== Ausgewählter Auszug

Wo der Pfau zuhause war – von Bausünden, historischen Straßen und Häusern in Regensburg

Von Felix Jung · 20. März 2025 um 09:00

Ist man in der Regensburger Altstadt unterwegs, sieht man nicht sofort hinter die Kulissen – was sich da alles verbirgt, etwa in der Gasse neben dem Kaufhof...

Alle reden momentan über den Kaufhof-Komplex, lasst uns heute mal ausnahmsweise über die Pfauengasse sprechen, dort, wo das 70er-Jahre-Gebäude angrenzt. Es war einst eine ziemlich coole Straße, die direkt zu unserem Dom führt (Foto: Felix Jung).

Benannt ist sie nach der ehemaligen Gaststätte Zum Goldenen Pfau (1575 ). Noch früher hieß sie Taubengasse. Und jetzt wird es kurios: Seit dem Mittelalter gab es dort eine dem Heiligen Geist geweihte Kapelle, dessen Symbol, die Taube, wahrscheinlich an der Außenfront angebracht war. Apropos: In Hausnumero 2, einem ehemaligen Domherrenhof, ist die Hauskapelle Maria Läng, ein barocker Saalbau mit Kreuzgratgewölbe (1675), erhalten. Sie beherbergt eine Figur, die die Muttergottes „in ihrer wahren Länge“ darstellen soll.

Auf den paar Metern dieser Gasse ist in der Regensburger Denkmalkarte weiter Erhaltenswertes gelistet, etwa ein Keller aus dem 12./13. Jahrhundert im Haus der Emmeram-Apotheke (1737). Zum Glück gibt es mittlerweile ein Denkmalschutzgesetz. Leider kam es beim Bau des Horten-Kauhauses zu spät. Viele historische Häuser ringsum machte man platt. Gut, dass wir nun besser unser Kulturerbe zu bewahren versuchen.

Vieles ist nachzulesen bei Karl Bauer in seinem umfassenden Populär-Standardwerk über Regensburg. Zu schwere Kost? Dann probieren Sie doch eine der unterschiedlichen Führungen in unserer Stadt aus. Sie werden wie ich immer wieder aufs Neue staunen.

====
== Bereitgestellte Angaben

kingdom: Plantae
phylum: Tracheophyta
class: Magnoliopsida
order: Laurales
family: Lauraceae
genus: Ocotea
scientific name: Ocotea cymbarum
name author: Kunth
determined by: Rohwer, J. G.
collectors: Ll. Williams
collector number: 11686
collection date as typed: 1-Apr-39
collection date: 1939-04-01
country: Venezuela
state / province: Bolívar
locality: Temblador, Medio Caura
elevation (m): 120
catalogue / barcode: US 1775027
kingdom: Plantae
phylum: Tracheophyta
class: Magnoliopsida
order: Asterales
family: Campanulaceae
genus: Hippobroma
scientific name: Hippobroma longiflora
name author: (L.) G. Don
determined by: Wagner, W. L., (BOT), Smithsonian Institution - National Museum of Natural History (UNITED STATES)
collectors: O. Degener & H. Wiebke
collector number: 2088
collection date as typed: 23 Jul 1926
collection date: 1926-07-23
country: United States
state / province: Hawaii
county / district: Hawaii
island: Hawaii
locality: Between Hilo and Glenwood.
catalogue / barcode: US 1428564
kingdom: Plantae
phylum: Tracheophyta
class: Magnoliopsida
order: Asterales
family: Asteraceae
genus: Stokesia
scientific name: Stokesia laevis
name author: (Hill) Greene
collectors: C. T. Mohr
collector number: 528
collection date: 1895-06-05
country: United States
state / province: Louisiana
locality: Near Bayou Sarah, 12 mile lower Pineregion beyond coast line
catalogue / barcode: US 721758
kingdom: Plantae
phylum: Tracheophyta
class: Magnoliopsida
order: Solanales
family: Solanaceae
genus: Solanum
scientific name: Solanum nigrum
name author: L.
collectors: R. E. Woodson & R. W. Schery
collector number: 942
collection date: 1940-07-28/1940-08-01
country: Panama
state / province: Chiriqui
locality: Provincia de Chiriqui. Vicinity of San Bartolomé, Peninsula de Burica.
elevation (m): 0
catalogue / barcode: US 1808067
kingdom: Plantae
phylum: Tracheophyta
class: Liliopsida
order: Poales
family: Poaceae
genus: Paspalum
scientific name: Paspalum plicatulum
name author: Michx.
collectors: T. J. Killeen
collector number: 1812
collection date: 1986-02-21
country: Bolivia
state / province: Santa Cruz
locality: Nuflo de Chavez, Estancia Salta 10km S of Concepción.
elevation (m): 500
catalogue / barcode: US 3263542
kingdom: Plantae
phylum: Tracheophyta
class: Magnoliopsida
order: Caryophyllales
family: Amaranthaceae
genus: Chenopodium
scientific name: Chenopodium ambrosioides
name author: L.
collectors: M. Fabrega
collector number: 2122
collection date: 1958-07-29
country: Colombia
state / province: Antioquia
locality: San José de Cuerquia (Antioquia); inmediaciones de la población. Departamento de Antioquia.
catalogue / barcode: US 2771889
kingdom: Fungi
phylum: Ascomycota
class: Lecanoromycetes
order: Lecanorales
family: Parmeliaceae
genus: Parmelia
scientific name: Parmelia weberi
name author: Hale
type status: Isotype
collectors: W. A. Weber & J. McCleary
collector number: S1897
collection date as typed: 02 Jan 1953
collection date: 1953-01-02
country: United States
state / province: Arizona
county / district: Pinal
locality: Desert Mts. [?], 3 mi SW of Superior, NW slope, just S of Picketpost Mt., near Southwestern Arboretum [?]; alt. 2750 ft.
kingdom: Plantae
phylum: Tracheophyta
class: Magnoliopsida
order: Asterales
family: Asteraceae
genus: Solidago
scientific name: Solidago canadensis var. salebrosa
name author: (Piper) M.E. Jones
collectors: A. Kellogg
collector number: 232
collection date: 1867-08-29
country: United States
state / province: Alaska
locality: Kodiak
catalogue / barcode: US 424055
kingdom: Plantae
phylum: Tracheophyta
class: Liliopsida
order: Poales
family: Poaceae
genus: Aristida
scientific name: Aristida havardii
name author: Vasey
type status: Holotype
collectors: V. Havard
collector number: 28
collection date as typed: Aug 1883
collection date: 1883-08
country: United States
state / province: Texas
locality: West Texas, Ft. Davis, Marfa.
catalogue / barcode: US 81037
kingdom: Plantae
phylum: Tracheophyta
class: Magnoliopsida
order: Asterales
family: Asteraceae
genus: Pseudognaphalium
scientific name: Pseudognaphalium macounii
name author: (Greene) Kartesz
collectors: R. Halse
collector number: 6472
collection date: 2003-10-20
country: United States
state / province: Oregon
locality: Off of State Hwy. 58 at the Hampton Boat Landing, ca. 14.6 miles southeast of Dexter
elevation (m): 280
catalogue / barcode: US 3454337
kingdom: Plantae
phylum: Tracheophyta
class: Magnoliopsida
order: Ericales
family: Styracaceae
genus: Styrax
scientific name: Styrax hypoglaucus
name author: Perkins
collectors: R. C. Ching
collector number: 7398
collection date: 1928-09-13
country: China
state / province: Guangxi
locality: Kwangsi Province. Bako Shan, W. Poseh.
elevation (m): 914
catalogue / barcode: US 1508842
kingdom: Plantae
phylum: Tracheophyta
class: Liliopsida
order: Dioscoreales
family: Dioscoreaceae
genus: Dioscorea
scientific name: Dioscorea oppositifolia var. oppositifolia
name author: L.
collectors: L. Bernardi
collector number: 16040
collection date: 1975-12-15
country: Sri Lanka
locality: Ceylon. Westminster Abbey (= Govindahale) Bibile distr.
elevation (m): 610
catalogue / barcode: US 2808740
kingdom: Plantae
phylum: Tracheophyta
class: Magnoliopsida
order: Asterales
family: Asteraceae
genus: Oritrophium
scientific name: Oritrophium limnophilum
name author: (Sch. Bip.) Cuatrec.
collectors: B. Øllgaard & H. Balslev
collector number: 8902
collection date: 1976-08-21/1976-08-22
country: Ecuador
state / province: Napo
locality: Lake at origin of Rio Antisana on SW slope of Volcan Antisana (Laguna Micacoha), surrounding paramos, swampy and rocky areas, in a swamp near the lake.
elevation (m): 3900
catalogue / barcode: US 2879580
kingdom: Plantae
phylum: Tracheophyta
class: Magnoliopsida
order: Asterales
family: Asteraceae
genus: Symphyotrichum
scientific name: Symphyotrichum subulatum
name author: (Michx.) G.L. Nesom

====

Gestellte Aufgabe 1 >> Wonach ist die Pfauengasse laut dem Auszug über die Pfauengasse benannt? Antworten Sie in ein bis drei Sätzen.
Gestellte Aufgabe 2 >> Geben Sie den Auszug über die Pfauengasse wortgetreu wieder, beginnend bei „Ist man in der“ und endend bei „(Foto: Felix Jung).“.
Stützen Sie sich ausschließlich auf den Auszug über die Pfauengasse.

Lösung 1 >> Die Pfauengasse ist nach der ehemaligen Gaststätte Zum Goldenen Pfau (1575) benannt.

Lösung 2 >>
Ist man in der Regensburger Altstadt unterwegs, sieht man nicht sofort hinter die Kulissen – was sich da alles verbirgt, etwa in der Gasse neben dem Kaufhof...

Alle reden momentan über den Kaufhof-Komplex, lasst uns heute mal ausnahmsweise über die Pfauengasse sprechen, dort, wo das 70er-Jahre-Gebäude angrenzt. Es war einst eine ziemlich coole Straße, die direkt zu unserem Dom führt (Foto: Felix Jung).